== 課題の構成 ==
1 – 麺類の製造方法の文章に照らして、次の(a)〜(c)が合っているかを「はい」か「いいえ」で答え、判断の決め手となる箇所を引用せよ。(a) 好ましい穀粉としてオーツ麦粉が挙げられている。(b) 穀粉は2種以上を併用してもよい。(c) 穀粉における小麦粉の含有量は100質量%が特に好ましい。
2 – 麺類の製造方法の文章で小麦粉の例として挙げられているものを、括弧内の具体例を除いてすべて書き出してください。
3 – 麺類の製造方法の文章を、最後の文の後から書き継げ。

前記麺類は、麺線であってもよいし、麺皮であってもよい。例えば、前記パスタ類は、ショートパスタ、ロングパスタ、平打ちパスタなどのいずれの形状であってもよい。
【0014】
前記α化した麺類の製造方法としては、特に制限はなく、適宜選択することができ、例えば、通常の麺類の製造に用いられる原料を用いて製造した麺線または麺皮を、蒸す、茹でる等の通常の方法でα化することにより、製造することができる。例えば、穀粉類、すなわち穀粉、澱粉類を主体とする原料粉に水、必要に応じてかんすい、食塩等の副原料を加えて調製した生地から麺線または麺皮を作製し、これを蒸す、茹でる等を行うことで、α化した麺類を製造することができる。
【0015】
前記穀粉としては、特に制限はなく、適宜選択することができ、例えば、小麦粉、米粉、大麦粉、モチ大麦粉、そば粉、大豆粉、コーンフラワー、オーツ麦粉、ライ麦粉などが挙げられる。これらの中でも、小麦粉、米粉、大麦粉、モチ大麦粉、そば粉が好ましい。前記穀粉は、1種単独で使用してもよいし、2種以上を併用してもよい。
【0016】
前記穀粉は、小麦粉を含むことが好ましい。
前記小麦粉としては、特に制限はなく、麺類の製造に一般に使用されるものを適宜選択することができ、例えば、強力粉、中力粉、薄力粉、デュラム粉、全粒粉、ふすま粉、熱処理粉(α化小麦粉、部分α化小麦粉、焙焼小麦粉等)などが挙げられる。前記小麦粉は、1種単独で使用してもよいし、2種以上を併用してもよい。
【0017】
前記穀粉における小麦粉の含有量としては、特に制限はなく、適宜選択することができるが、50質量%以上が好ましく、70質量%以上がより好ましく、90質量%以上がさらに好ましく、100質量%が特に好ましい。

== 抽出項目 ==
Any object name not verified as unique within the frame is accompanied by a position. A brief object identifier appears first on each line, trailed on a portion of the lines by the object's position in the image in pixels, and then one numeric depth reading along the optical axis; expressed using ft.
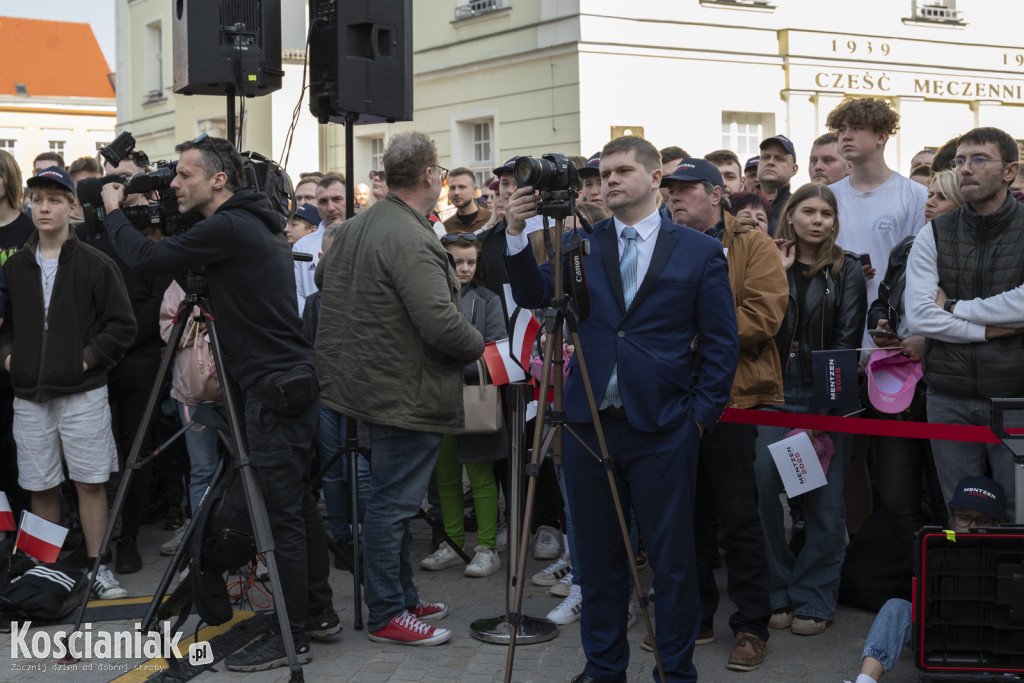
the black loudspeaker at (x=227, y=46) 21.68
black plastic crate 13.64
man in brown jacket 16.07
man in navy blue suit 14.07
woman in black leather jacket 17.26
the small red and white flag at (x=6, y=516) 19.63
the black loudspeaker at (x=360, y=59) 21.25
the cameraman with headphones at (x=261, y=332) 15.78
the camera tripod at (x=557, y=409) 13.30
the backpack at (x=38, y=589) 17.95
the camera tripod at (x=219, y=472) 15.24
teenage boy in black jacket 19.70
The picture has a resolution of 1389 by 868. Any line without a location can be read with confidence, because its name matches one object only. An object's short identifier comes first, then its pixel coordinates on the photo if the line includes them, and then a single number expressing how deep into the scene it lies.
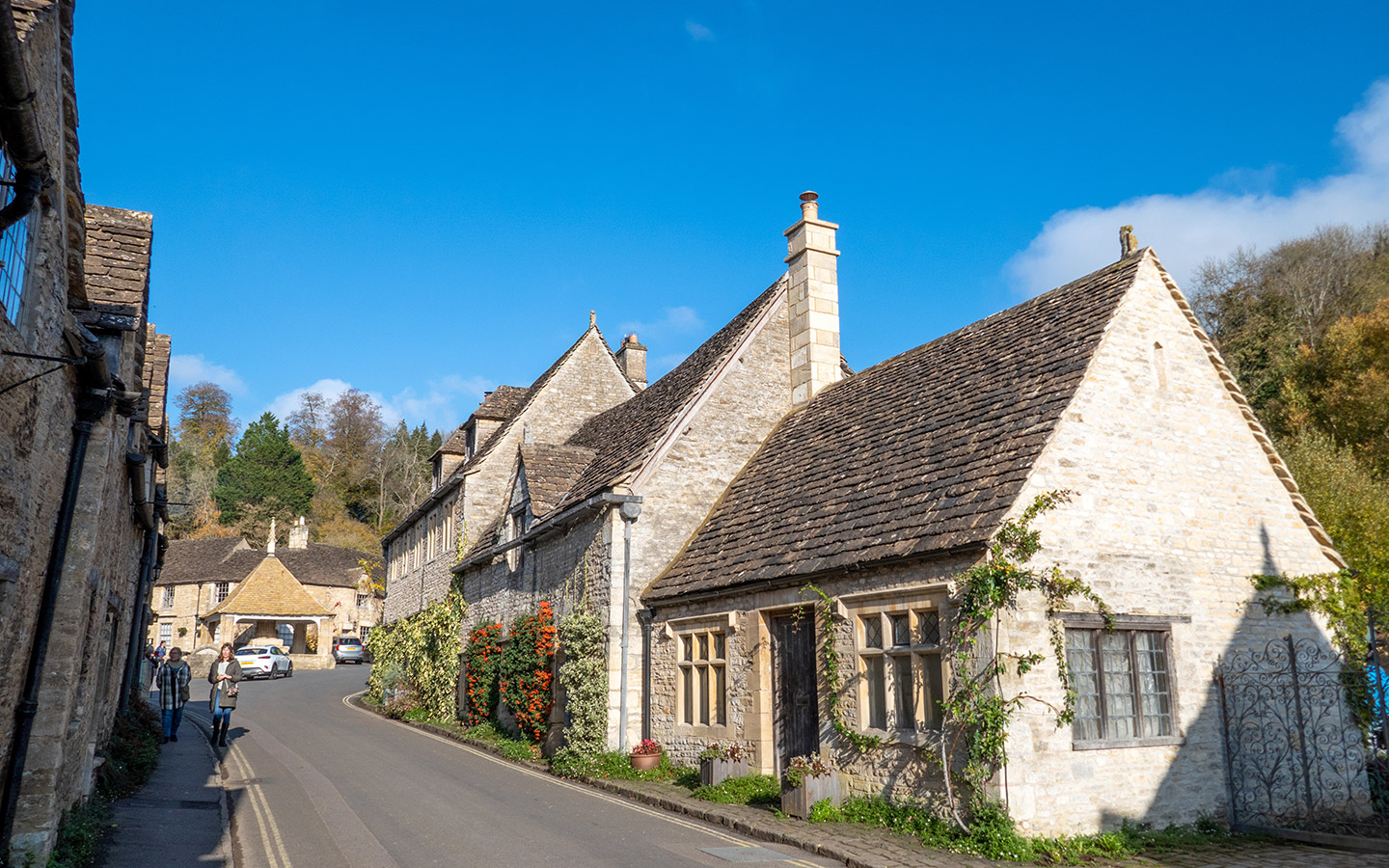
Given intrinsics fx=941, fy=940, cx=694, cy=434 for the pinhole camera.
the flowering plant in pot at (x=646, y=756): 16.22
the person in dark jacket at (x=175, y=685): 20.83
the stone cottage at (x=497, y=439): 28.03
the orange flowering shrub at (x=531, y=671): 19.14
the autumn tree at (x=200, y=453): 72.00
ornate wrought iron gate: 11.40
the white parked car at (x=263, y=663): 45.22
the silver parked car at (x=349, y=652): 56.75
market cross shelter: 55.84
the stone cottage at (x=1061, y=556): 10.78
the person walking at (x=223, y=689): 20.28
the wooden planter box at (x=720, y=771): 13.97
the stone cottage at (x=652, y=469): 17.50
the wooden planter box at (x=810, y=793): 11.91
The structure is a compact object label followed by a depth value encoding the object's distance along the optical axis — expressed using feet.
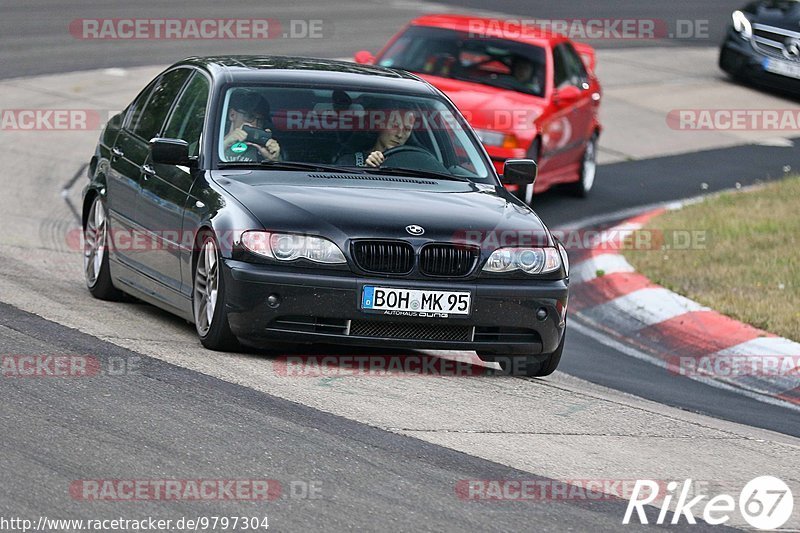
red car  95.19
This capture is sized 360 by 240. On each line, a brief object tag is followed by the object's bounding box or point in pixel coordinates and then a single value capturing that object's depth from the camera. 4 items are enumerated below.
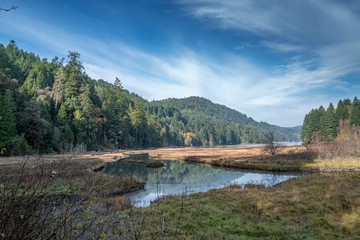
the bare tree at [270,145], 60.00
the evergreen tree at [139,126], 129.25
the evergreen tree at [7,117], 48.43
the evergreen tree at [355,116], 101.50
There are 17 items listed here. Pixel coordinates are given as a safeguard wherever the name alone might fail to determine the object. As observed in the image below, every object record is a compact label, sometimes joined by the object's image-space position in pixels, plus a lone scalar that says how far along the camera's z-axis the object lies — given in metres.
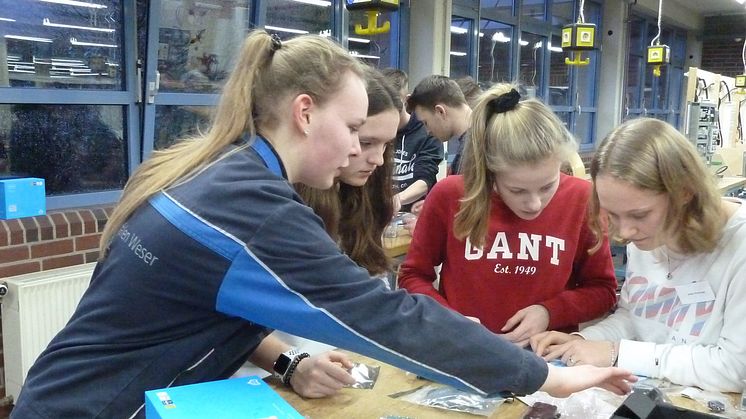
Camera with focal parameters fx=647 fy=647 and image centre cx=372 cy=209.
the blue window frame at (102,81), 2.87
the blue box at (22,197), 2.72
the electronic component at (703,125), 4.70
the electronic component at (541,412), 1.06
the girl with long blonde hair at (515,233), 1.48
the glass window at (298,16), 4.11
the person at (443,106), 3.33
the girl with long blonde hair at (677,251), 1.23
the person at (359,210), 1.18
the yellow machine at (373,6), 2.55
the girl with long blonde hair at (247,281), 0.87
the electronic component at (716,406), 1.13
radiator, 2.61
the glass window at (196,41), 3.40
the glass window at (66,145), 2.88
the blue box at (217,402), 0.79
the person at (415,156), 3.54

== 各課題の解答 ==
1 –
(a) いいえ。「これらの中でも、小麦粉、米粉、大麦粉、モチ大麦粉、そば粉が好ましい。」
(b) はい。「前記穀粉は、1種単独で使用してもよいし、2種以上を併用してもよい。」
(c) はい。「100質量%が特に好ましい」

2 – 強力粉、中力粉、薄力粉、デュラム粉、全粒粉、ふすま粉、熱処理粉

3 –
【0018】
前記澱粉類としては、特に制限はなく、適宜選択することができ、例えば、馬鈴薯澱粉、タピオカ澱粉、小麦澱粉、コーンスターチ、ワキシーコーンスターチ、米澱粉などの未加工澱粉、及びそれらを加工(例えば、架橋化、リン酸化、アセチル化、エーテル化、酸化、α化など)した加工澱粉が挙げられる。前記澱粉類は、1種単独で使用してもよいし、2種以上を併用してもよい。前記澱粉類の中でも、タピオカを由来とする澱粉が好ましい。また、前記澱粉類は、加工澱粉が好ましい。前記加工澱粉は、加工タピオカ澱粉が好ましく、アセチル化、エーテル化及び架橋化からなる群より選択される1種以上の加工を行ったタピオカ澱粉がより好ましい。
【0019】
前記麺類の厚みとしては、特に制限はなく、適宜選択することができる。
【0020】
<<液状組成物>>
前記液状組成物は、デキストリンを少なくとも含み、必要に応じて更にその他の成分を含む。
【0021】
-デキストリン-
本発明で用いられるデキストリンは、原料澱粉を低分子化したものであり、乾式分解した焙焼デキストリンでもよいし、湿式分解したもの、例えば酸処理澱粉、酸化澱粉、酵素変性デキストリンでもよい。また、これらのデキストリンに、水素添加し還元したものを使用してもよく、特に限定されるものではない。また、シクロデキストリン、イソマルトデキストリンを用いてもよい。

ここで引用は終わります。